Intervention de élisabeth Borne

Séance en hémicycle du jeudi 13 juin 2019 à 15h00
Mobilités — Article 1er a

élisabeth Borne, ministre chargée des transports :

Monsieur Pancher, je pense que nous sommes en train de mélanger deux débats. Le premier consiste à savoir si la trajectoire des dépenses prévues dans le projet de loi est la bonne. Le second nous amène à nous demander où sont les ressources. Distinguons les deux sujets.

La trajectoire des dépenses prévues dans le projet de loi est-elle la bonne ? Je répète que c'est celle du COI 2. Il ne m'a pas échappé qu'il existe un scénario COI 3. Tout le monde peut convenir qu'il serait formidable de l'adopter. Le consensus s'effrite cependant quand on se demande où sont les ressources. Nous devons tenir compte du ras-le-bol fiscal qui s'est exprimé dans notre pays. Par conséquent, même si l'on souhaite faire plus, mieux vaut s'en tenir à un scénario qu'on sait financer.

En ce qui concerne le COI 2 – scénario en dessous duquel je ne souhaite pas descendre – , je vous invite à nous faire confiance. J'ai expliqué que notre projet comportait certains écarts sur différents postes.
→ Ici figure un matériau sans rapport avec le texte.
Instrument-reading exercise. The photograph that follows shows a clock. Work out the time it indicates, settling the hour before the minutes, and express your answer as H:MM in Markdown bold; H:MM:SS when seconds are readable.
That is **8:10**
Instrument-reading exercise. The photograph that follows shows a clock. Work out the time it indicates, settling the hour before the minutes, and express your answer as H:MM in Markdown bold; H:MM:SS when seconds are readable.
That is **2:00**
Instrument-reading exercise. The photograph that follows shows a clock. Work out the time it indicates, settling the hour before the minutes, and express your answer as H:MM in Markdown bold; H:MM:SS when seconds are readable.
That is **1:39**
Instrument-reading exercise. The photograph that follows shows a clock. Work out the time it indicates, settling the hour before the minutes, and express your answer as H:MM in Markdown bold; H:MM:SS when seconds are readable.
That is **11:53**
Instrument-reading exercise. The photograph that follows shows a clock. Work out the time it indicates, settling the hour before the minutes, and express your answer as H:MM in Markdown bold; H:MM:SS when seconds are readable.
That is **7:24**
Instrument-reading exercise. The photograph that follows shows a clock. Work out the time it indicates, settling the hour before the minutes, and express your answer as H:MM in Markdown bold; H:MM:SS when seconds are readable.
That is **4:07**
Premier écart, les actions de renouvellement du matériel roulant des trains d'équilibre du territoire – TET – pèsent considérablement sur la période. Mais je n'entends pas me comporter comme mes prédécesseurs qui, après avoir annoncé urbi et orbi qu'ils renouvelleraient ce matériel, ont laissé une facture de 3,7 milliards. Quand je suis arrivée à la tête de ce ministère, j'ai cherché désespérément où était la cagnotte – pour constater qu'il n'y en avait pas. Je dois donc intégrer ce poste dans ma programmation, avec un lissage des paiements différent de celui qui avait été travaillé dans le cadre du COI.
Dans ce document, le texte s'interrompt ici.